Improvements for dealing with eventually-consistent stores (S3) #437

jkowalski · 2020-05-12T03:47:20Z

added compaction log which defers deletion of old indexes until later
added cache of local writes which is merged with backend List results

Fixes #326

repo/content/content_manager_indexes.go

julio-lopez · 2020-05-16T22:58:15Z

@pkj415 PTAL

Instead of compaction immediately deleting source index blobs, we now write log entries (with `m` prefix) which are merged on reads and applied only if the blob list includes all inputs and outputs, in which case the inputs are discarded since they are known to have been superseded by the outputs. This addresses eventual consistency issues in stores such as S3, which don't guarantee list-after-put or list-after-delete. With such stores the repository is ultimately eventually consistent and there's not much that can be done about it, unless we use second strongly consistent storage (such as GCS) for the index only.

Thi keeps track of which blobs (n and m) have been written by the local repository client, so that even if the storage listing is eventually consistent (as in S3), we get somewhat sane behavior. Note that this is still assumming read-after-create semantics, which S3 also guarantees, otherwise it's very hard to do anything useful.

- pass CachingOptions by pointer, since it's already pretty big - split content.NewManager() into two functions

Clearing cache requires closing repository first, as Windows is holding the files locked. This requires ability to close the repositroy twice.

list() can now show recently deleted items.

This works by using N parallel "actors", each repeatedly performing operations on indexBlobManagers all sharing single eventually consistent storage. Each actor runs in a loop and randomly selects between: - *reading* all contents in indexes and verifying that it includes all contents written by the actor so far and that contents are correctly marked as deleted - *creating* new contents - *deleting* one of previously-created contents (by the same actor) - *compacting* all index files into one The test runs on accelerated time (every read of time moves it by 0.1 seconds) and simulates several hours of running. In case of a failure, the log should provide enough debugging information to trace the exact sequence of events leading up to the failure - each log line is prefixed with actorID and all storage access is logged.

…nagerStress

…BlobManagerStress

repo/content/content_manager_lock_free.go

repo/content/content_manager_own_writes.go

repo/content/content_manager_indexes.go

repo/content/index_blob_manager.go

repo/content/index_blob_manager_test.go

internal/blobtesting/eventually_consistent.go

julio-lopez

This is strictly better, that is, it improves the robustness when handling eventually consistent stores in so many ways. It makes sense to merge this PR as is and address the remaining issues and comments in a separate PR.

@jkowalski WDYT?

repo/content/index_blob_manager_test.go

repo/content/index_blob_manager.go

repo/content/content_manager_indexes.go

repo/content/index_blob_manager.go

pkj415 · 2020-05-28T14:42:37Z

repo/content/index_blob_manager.go

+	return results, nil
+}
+
+func (m *indexBlobManagerImpl) deleteOldIndexBlobs(ctx context.Context, latestBlob blob.Metadata) error {


Would we be having anything in maintenance runs to delete old index blobs, log compaction entries?
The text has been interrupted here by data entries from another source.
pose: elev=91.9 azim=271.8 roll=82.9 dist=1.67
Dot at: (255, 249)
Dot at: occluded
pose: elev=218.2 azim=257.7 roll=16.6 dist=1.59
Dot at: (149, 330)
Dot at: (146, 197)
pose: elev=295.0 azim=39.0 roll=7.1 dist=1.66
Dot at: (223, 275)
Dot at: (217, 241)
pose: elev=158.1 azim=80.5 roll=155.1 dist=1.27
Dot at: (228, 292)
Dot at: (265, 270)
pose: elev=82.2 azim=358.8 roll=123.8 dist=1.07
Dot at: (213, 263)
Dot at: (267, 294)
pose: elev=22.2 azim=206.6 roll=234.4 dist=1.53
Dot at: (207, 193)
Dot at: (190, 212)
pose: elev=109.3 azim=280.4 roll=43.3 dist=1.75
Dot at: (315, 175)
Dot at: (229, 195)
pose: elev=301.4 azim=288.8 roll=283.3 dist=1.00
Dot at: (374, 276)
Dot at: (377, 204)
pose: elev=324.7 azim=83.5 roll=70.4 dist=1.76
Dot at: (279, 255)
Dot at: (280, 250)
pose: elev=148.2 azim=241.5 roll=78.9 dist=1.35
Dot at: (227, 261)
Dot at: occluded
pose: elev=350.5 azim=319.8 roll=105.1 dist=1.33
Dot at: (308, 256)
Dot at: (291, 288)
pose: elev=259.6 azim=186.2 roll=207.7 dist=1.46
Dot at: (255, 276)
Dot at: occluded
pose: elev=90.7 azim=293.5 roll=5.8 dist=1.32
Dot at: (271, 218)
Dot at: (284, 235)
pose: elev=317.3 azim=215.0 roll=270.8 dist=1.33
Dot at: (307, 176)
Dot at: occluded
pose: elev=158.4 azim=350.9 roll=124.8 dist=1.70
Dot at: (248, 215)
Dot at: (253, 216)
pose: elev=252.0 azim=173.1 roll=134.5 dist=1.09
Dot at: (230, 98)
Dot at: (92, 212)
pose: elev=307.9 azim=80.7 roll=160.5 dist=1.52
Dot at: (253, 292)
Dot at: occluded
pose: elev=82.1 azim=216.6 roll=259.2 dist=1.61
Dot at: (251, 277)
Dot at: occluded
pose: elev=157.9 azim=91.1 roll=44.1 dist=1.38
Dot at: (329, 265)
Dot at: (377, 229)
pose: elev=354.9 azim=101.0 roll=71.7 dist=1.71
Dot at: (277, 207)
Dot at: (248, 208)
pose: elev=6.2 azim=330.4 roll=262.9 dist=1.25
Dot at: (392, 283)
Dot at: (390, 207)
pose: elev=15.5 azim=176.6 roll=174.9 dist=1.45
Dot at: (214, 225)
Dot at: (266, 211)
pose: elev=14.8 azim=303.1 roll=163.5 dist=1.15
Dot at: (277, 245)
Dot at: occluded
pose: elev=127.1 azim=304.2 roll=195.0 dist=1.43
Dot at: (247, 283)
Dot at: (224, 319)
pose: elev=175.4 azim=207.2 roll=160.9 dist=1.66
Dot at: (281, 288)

we can add it, sure, but assuming we do semi-regular compaction things will clean themselves up.

repo/content/index_blob_manager.go

pkj415 · 2020-05-28T15:08:34Z

repo/content/index_blob_manager.go

+		return nil, errors.Wrap(err, "error merging local writes for compaction log entries")
+	}
+
+	storageIndexBlobs, err := m.listCache.listIndexBlobs(ctx, indexBlobPrefix)


Making two calls to listIndexBlobs with different prefixes one after the other is an issue here, consider this -

As part of some process X, the first call to list compaction logs gave us the blobs existing.

The process X then stalled for some reason for a long time (hours) before listing all index blobs.

Another process Y came in and wrote a compaction log blob, compacting some index blobs say A and B.

After some time, another process Z, removed index blobs A and B.

Just after process Z removed A, process X resumed again to now read index blob B. This is an issue as it did not read the earlier compaction blob that was written.

Maybe we should first list all index blobs, and then all compaction log blobs.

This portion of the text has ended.